Archeological findings indicate that St. Jacob's Well has been attracting visitors since prehistoric times. Even during the dust bowl days, this well has not been known to go dry. It is indeed an oasis in what early explorers called "The Great American Desert." It is easy to imagine the Indians of the plains stopping here regularly, as well as westward bound explorers and pioneers. It is located within the Big Basin Prairie Preserve in what is known as Little Basin. From the parking lot, there is a somewhat primitive path down to the well.
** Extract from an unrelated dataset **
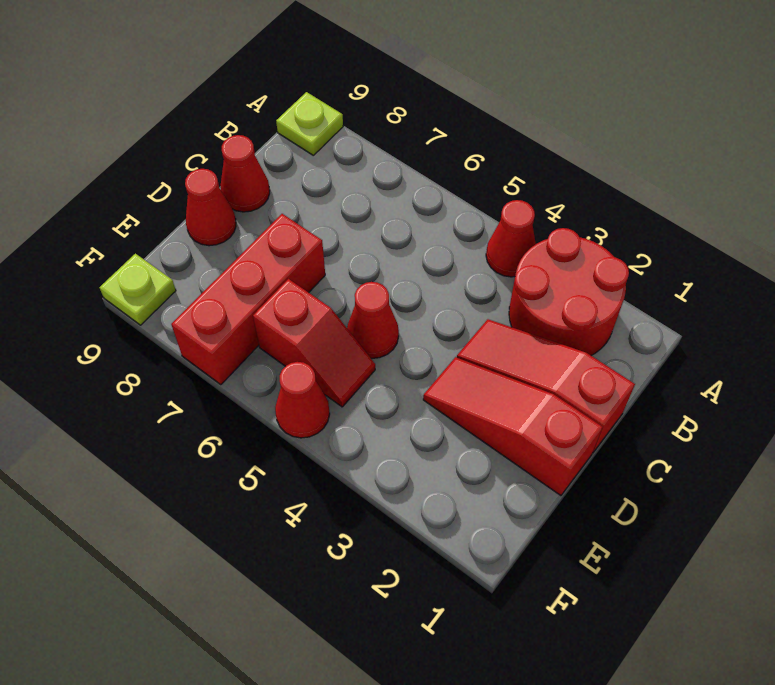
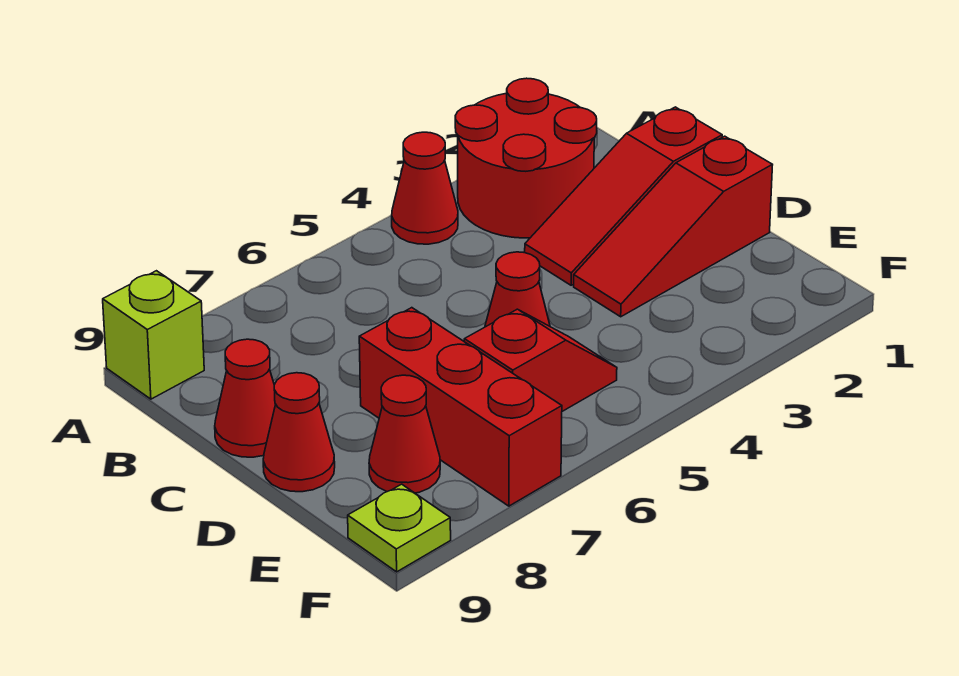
lime 1x1 plate [276,92,343,155] -> lime 1x1 brick [103,271,204,399]
red 1x1 cone [275,362,330,438] -> red 1x1 cone moved to [369,375,440,493]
1800 unspoiled acres of mixed grass prairie. A sinkhole that's 100 foot deep and a mile wide. Prairie vistas. A vast blue sky. Unfettered wind. Bison and deer roaming free. A lonely windmill creaking in the breeze. A well that has never run dry. But above all - you notice the solitude, you feel yourself to be a part of nature when you can see from horizon to horizon, and if you will allow yourself - you can feel the hand of The Creator.
Big Basin Prairie Preserve is located in a remote region of Clark County in southwest Kansas. I'm certain it's safe to say that few Kansas have even visited this unheralded landmark. More's the pity. From the intersection of US highways 160 and 283 (west of Ashland or East of Meade, Kansas) the entrance to the preserve is 2 3/4 miles north.